EXTRACTED RECORDS
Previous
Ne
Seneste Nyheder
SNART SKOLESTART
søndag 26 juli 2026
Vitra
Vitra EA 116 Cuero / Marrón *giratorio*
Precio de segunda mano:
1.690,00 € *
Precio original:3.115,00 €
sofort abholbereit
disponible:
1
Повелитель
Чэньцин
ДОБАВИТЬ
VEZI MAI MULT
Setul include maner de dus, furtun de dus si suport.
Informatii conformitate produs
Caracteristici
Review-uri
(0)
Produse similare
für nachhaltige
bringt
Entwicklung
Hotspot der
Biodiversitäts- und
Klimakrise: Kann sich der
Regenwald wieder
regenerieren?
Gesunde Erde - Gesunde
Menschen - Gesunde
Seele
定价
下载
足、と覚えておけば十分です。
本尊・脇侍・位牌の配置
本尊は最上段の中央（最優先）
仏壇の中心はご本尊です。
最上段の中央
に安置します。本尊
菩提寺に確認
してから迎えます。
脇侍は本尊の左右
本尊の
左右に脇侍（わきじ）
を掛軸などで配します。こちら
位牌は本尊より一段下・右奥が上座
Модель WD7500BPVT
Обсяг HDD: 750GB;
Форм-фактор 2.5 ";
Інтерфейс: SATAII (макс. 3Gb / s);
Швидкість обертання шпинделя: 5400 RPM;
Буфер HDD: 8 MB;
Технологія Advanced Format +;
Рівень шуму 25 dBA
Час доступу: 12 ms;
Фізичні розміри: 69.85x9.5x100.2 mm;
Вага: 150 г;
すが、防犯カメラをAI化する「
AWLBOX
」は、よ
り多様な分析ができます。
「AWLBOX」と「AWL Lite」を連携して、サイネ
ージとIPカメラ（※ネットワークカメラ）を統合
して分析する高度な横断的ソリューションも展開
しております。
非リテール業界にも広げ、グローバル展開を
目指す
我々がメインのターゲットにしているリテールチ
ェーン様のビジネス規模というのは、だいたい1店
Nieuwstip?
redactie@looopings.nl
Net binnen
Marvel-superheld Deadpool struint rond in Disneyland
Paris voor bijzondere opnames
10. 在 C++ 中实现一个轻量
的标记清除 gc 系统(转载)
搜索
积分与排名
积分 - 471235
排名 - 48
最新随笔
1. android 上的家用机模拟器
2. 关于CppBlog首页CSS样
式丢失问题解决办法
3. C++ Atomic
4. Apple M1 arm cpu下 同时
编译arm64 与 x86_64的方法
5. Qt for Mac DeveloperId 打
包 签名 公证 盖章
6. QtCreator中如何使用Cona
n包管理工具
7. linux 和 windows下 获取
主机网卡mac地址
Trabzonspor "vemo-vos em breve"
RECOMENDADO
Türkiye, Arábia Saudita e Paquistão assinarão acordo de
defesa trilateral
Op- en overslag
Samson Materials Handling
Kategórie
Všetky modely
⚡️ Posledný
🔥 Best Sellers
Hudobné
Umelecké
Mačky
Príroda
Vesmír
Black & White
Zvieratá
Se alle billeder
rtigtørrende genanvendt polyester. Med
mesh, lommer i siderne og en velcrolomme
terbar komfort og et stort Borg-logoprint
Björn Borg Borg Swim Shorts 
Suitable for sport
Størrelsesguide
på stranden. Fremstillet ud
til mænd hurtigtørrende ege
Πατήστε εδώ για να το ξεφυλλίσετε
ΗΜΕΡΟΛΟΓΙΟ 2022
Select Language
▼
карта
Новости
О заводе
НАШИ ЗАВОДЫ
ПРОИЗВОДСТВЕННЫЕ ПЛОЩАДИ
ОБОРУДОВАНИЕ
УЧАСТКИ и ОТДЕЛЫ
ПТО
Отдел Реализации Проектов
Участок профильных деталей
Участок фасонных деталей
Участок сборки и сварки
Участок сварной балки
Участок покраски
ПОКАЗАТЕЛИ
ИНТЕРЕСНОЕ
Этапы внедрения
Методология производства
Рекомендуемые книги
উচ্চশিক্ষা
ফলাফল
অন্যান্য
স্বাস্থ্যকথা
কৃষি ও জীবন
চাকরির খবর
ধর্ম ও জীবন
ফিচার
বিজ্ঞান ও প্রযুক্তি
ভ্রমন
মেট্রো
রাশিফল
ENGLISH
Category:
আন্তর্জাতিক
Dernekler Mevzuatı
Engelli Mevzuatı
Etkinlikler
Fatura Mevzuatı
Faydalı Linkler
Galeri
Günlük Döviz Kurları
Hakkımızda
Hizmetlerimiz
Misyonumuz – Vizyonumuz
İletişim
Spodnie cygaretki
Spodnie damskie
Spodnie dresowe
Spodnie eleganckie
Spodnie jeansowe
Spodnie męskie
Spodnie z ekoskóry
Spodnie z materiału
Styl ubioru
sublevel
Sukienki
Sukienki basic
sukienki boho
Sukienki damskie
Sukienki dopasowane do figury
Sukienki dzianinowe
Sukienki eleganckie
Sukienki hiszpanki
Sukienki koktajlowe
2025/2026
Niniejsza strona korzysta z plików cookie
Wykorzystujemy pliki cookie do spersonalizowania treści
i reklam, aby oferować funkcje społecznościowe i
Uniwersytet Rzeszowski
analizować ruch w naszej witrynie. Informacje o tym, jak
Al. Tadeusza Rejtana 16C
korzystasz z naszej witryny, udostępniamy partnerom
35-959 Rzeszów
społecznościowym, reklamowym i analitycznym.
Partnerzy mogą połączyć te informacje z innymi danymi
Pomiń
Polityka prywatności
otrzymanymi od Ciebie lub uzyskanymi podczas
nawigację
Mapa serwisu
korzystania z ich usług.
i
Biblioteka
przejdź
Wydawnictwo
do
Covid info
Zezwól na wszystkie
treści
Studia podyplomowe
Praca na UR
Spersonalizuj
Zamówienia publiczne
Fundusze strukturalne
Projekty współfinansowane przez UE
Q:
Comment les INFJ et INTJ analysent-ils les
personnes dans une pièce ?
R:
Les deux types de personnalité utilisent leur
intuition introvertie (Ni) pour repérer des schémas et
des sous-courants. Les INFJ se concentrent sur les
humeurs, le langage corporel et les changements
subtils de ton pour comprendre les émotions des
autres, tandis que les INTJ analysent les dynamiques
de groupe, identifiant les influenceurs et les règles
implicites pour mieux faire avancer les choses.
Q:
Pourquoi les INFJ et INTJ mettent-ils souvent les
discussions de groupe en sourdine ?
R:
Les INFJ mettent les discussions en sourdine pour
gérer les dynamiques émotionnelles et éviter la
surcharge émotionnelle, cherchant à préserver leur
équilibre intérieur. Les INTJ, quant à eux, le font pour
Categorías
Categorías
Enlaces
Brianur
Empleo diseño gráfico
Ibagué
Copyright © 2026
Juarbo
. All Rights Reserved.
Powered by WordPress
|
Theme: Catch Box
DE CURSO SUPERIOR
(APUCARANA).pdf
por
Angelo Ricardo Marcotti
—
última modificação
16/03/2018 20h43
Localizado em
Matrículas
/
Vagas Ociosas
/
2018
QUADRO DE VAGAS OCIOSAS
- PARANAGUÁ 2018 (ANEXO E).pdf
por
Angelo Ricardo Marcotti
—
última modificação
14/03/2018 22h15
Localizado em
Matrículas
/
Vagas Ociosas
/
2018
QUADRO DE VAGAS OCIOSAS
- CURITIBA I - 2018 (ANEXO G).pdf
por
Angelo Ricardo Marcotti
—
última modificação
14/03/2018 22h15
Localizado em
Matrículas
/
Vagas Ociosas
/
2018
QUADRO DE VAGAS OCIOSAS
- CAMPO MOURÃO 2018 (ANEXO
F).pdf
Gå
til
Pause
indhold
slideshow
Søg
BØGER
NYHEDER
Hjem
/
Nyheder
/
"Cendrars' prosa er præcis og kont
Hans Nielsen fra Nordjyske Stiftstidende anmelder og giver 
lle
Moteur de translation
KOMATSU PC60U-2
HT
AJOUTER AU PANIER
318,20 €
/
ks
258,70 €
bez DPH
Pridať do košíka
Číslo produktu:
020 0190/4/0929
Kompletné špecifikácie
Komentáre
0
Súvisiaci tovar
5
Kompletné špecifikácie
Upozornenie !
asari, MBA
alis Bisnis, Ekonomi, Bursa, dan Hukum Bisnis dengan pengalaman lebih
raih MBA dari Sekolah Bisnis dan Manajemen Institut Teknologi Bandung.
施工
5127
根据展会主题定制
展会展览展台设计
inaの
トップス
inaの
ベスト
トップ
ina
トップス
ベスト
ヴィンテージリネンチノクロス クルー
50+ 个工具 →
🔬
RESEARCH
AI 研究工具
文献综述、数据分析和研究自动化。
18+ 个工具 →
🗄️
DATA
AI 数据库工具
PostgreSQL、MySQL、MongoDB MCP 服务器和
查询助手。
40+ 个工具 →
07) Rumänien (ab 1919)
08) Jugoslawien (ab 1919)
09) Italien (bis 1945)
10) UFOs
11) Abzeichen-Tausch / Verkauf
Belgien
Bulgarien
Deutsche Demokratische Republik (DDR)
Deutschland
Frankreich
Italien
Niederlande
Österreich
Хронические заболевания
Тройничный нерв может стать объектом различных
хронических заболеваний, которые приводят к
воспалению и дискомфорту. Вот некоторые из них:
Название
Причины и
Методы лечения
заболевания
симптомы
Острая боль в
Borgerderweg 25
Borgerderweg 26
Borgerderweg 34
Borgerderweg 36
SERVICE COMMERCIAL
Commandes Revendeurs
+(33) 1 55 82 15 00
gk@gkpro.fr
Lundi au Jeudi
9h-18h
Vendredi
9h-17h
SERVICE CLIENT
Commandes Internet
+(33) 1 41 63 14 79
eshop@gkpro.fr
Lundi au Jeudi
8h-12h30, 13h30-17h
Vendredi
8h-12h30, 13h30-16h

PROBLEM REQUIREMENTS
Whenever a line of the entries contains "mettent", it counts toward the total; state that total alone.

RESPONSE BELOW
2